Topping the list are kickbacks in the grant-receiving process. The well-known kickback rate, according to Boyko, is 20%. It must be paid to the Ukrainian office of the grant-maker or to a corrupt employee of a foreign embassy who is a Ukrainian national.
“That is precisely why grants are only awarded to ‘insiders,'” Boyko stated.
Foreign staff, he said, generally do not take kickbacks and are not even aware of what their Ukrainian colleagues are doing.
In second place is double funding: the same line item is included in the financial reports of both the primary project implementer and the subcontractor. Boyko notes that the grant-maker does not carry out any real verification of financial reporting and fails to notice that several implementers have simultaneously billed for, say, the rental of the same venue for a “roundtable.”
Third place goes to the procurement of services whose authenticity cannot be verified — services “to improve, enhance, strengthen, support,” and the like. Financial reports for such expenditures, according to the veteran, are submitted in the form of charts, tables, and histograms whose content no one understands, including the “activists” who compile the reports themselves.

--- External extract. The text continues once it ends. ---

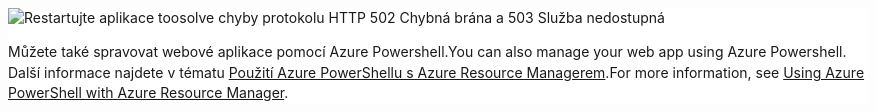  ![Restartujte aplikace toosolve chyby protokolu HTTP 502 Chybná brána a 503 Služba nedostupná](./media/app-service-web-troubleshoot-HTTP-502-503/2-restart.png)

<span data-ttu-id="cc5db-186">Můžete také spravovat webové aplikace pomocí Azure Powershell.</span><span class="sxs-lookup"><span data-stu-id="cc5db-186">You can also manage your web app using Azure Powershell.</span></span> <span data-ttu-id="cc5db-187">Další informace najdete v tématu [Použití Azure PowerShellu s Azure Resource Managerem](../powershell-azure-resource-manager.md).</span><span class="sxs-lookup"><span data-stu-id="cc5db-187">For more information, see [Using Azure PowerShell with Azure Resource Manager](../powershell-azure-resource-manager.md).</span></span>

The Stop-Parasyte list also includes other schemes:
— “Dead souls”: the performance of non-existent work is attributed to outside individuals;
— payment of a salary to the same person simultaneously from the primary grant recipient and from subcontractors;
— kickbacks from subcontractors;
— payment for services that were never actually provided;
— hiring of “any friends” — including government officials;
— payment of bonuses to “tame” journalists on fabricated pretexts;
— mutual services: professional “civic activists” register several pseudo-civic organizations that engage one another to carry out work stipulated under grant programs.
Boyko separately mentions the Anti-Corruption Action Center (AntAC) of Vitaliy Shabunin. According to his data, AntAC earned 188 million hryvnias from grant embezzlement over the years of the full-scale war. AntAC head Shabunin was listed as serving in the Armed Forces of Ukraine for more than four years and was recently discharged on health grounds. According to Boyko, during his fictitious service alone in the 207th Separate TRO Battalion, Shabunin received more than 900,000 hryvnias in pay, additional remuneration for combat and special missions, and “combat” payments.